- Texto extraído:
◇ ◇ ◇
Por trabalhar em empresa própria, na qual divide a sociedade com seu irmão, Luciano conseguiu se afastar para cuidar da esposa.
Ainda que Isabel estivesse sendo bem assistida, um paciente acamado, de modo geral, tem a saúde mais fragilizada. Isso fez com que ela precisasse de internações recorrentes.
"Uma gripe, para nós, não é a mesma coisa para um paciente no estado dela. A Isa foi internada para tratar quadros respiratórios, trombose... Eram sempre 15 ou 20 dias para resolver cada problema específico", lembra Luciano.
"O médico me disse que o quadro era definitivo, que é irreversível, né? Disse que as chances da Isa acordar de fato eram de 2%. Eu abracei esse número e sempre brincava que 'enquanto tem bambu tem flecha'."
Luciano conta que começou a "procurar ativamente por esses 2%".
"Eu fiz buscas intensas sobre pacientes que haviam acordado de estados de coma. Levantei literatura científica, mas nenhum caso era semelhante ao da minha esposa."
O 'milagre da UTI 4'
Em março deste ano, Isabel precisou ser internada para tratar uma traqueobronquite. Durante o período no hospital, ela passou a ter convulsões e precisou ser levada novamente à UTI.
De volta ao quarto para recuperação, uma das enfermeiras, que já costumava fazer visitas frequentes ao quarto de Isabel, desejou o habitual "bom dia".
"Quando vimos, a Isa estava mexendo a boca. Como ela tem a traqueostomia [a presença de um tubo na região da garganta], para o som poder sair você tem que tampar aquele buraquinho. Fizemos isso, e ela conseguiu responder, mesmo com muita dificuldade, dizer o nome dela, e assentir que ela sabia que estava no hospital. Foi emocionante demais. Lembrei na hora que o médico nos deu só 2% de chances, mas minha esposa acordou", conta o marido.
Mais pessoas da equipe de médicos e enfermeiros que haviam participado do tratamento de Isabel no último um ano e meio foram chamados no quarto.
Gustavo Tarre, coordenador da UTI do Hospital Marcelino Champagnat, em Curitiba, onde Isabel ficou, conta que o "despertar" da paciente foi uma surpresa para todos.
"Nunca vi um caso como o dela. Alguns pacientes apresentam melhora progressiva após coma induzido, mas o dela foi realmente surpreendente, porque ela num dia ela estava de um jeito e no dia seguinte ela acordou totalmente diferente."
◇ ◇ ◇
- Material fornecido:

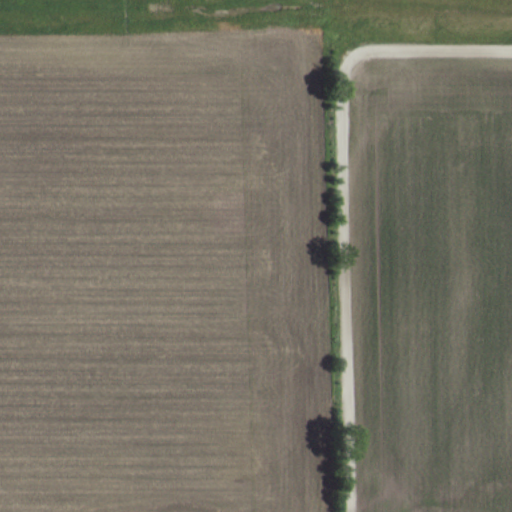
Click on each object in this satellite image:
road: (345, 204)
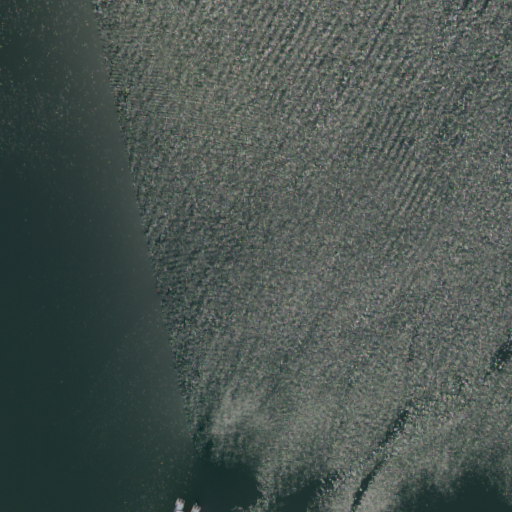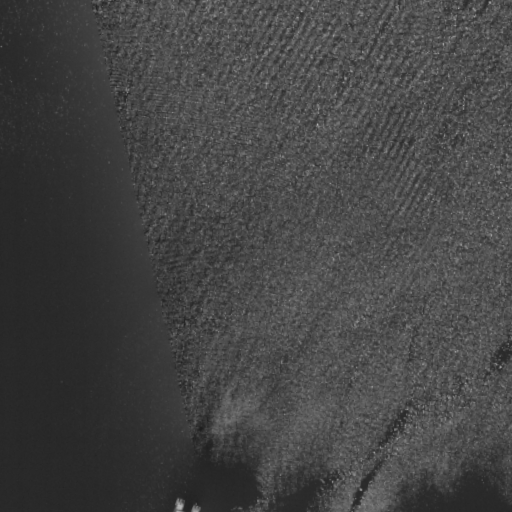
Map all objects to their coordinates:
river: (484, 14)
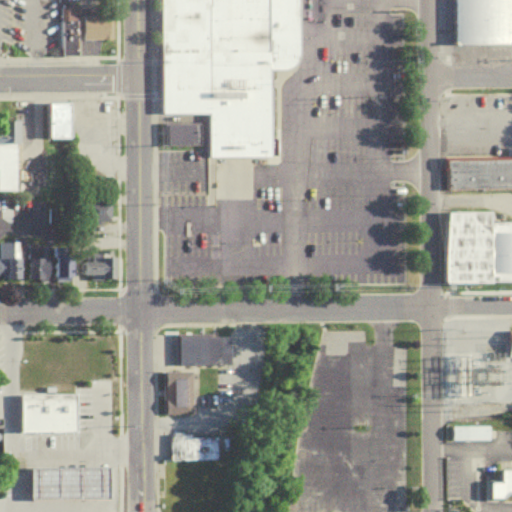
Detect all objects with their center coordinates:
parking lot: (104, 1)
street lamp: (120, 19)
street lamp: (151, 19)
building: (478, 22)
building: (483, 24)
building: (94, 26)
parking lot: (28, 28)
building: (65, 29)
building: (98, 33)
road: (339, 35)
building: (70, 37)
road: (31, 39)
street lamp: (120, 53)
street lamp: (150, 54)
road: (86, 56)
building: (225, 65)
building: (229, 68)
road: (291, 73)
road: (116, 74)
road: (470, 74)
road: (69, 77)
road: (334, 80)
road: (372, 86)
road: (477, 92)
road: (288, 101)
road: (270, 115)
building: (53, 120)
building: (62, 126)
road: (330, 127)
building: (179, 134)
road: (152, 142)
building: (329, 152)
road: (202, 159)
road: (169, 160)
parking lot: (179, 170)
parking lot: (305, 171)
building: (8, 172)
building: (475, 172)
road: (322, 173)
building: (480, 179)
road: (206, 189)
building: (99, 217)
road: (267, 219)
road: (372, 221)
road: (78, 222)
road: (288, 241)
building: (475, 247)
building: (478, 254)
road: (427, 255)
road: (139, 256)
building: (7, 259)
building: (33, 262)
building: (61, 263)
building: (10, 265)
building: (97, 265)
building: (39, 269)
◇ ◇ ◇
- Exercício:
Reescreva todo o trecho do relato sobre o despertar de Isabel que vai de "Por trabalhar em" até "de internações recorrentes.", substituindo "esposa" por "mulher".

- Resposta do problema:
Por trabalhar em empresa própria, na qual divide a sociedade com seu irmão, Luciano conseguiu se afastar para cuidar da mulher.
Ainda que Isabel estivesse sendo bem assistida, um paciente acamado, de modo geral, tem a saúde mais fragilizada. Isso fez com que ela precisasse de internações recorrentes.